I was raised in a very religious home, and taught never to take the Lord's name in vain, but I couldn't help it: "Oh my g---!" I cried, as everything I thought I knew about my favorite sport seemed to change before my eyes.

In retrospect, it seems almost valiant the Sampras held in that game, and eventually forced Safin to serve out the match at 5-3. It appeared his efforts might pay off, as Safin double-faulted in the first point --- only his second of the match. A later forehand error, then a forehand winner from Sampras, and the American suddenly had his first break point. The New York crowd came alive, sensing an opportunity --- one Safin quickly dashed with another big serve and an unreturnable swinging volley.

Match point progressed in a manner fitting of the contest that had come before it: Sampras charged the net, and Safin mowed him down with a backhand winner. The Grand Slam king had been dethroned in the most stunning way I could've imagined.

The Aftermath

Sampras was not at the top of his game on that day, but hadn't been during his losses at the 1998 and 1997 Opens, either. In both of those cases, his opponents, Patrick Rafter and Petr Korda, both slam winners with some serious artillery, had needed five sets to beat Sampras, whereas Safin had allowed him only 10 games.
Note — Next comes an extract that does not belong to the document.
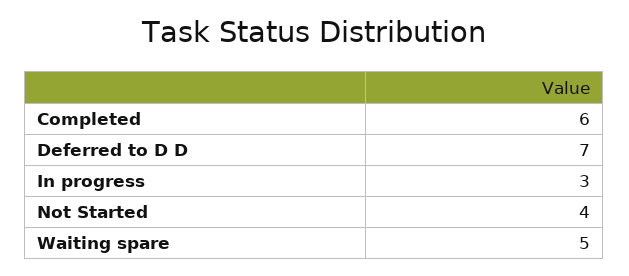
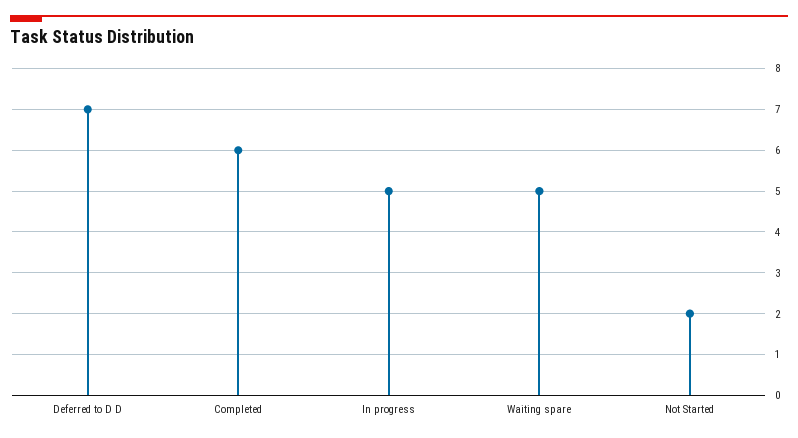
In progress: 3 -> 5
Not Started: 4 -> 2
Safin finished the match with 37 winners to Sampras' 32 --- a misleading stat, considering that Sampras was playing the aggressive net-rushing style that usually produces more highlights.

The match wasn't just an indicator of the state of Sampras' game, but of net-rushing play in general. Returners were gaining more ground on servers, and volleys were no longer the main weapon in tennis, as groundstrokes could now be hit just as hard and without putting the player in a risky position.

Sampras' loss was the start of a long slide for him, as he would not win another title for two years. In the Open of 2001, he faced a near mirror-image situation --- this time overcoming Safin in three tight sets, then not having enough the next day against Hewitt.

Fortunately for him, in 2002 he finally provided a fitting coda for his career. Against Agassi, a player even older than himself, having played the finals and semifinals on back-to-back days did not prove fatal to his chances.

After beating Sampras that day, Safin was asked during the trophy ceremony how he'd handled the Sampras serve with such ease. He replied, in his charmingly bungled English, "You think I am know?"

Safin had vanquished Sampras in a manner eerily similar to Sampras' win over Agassi in the Open 10 years earlier, surrendering only one more game than the American had in 1990. Both Sampras, who'd been only a little older than 19 in his first win, and Safin said they were mentally unprepared for the pressure that followed their maiden slam wins. Sampras, who'd been groomed by coaches in his early years to become the best in the world, later adapted to those expectations.

Safin, unfortunately, never did. For much of his career, he seemed to approach tennis as a more glamorous, better-paid version of a job where you show up, punch the clock and then go home. Though he captured one more major at the 2005 Australian Open, he never put forth the effort required to win majors time in and time out.

Such a pity. On that day in 2000, he changed the tennis paradigm, and it was incredible to watch.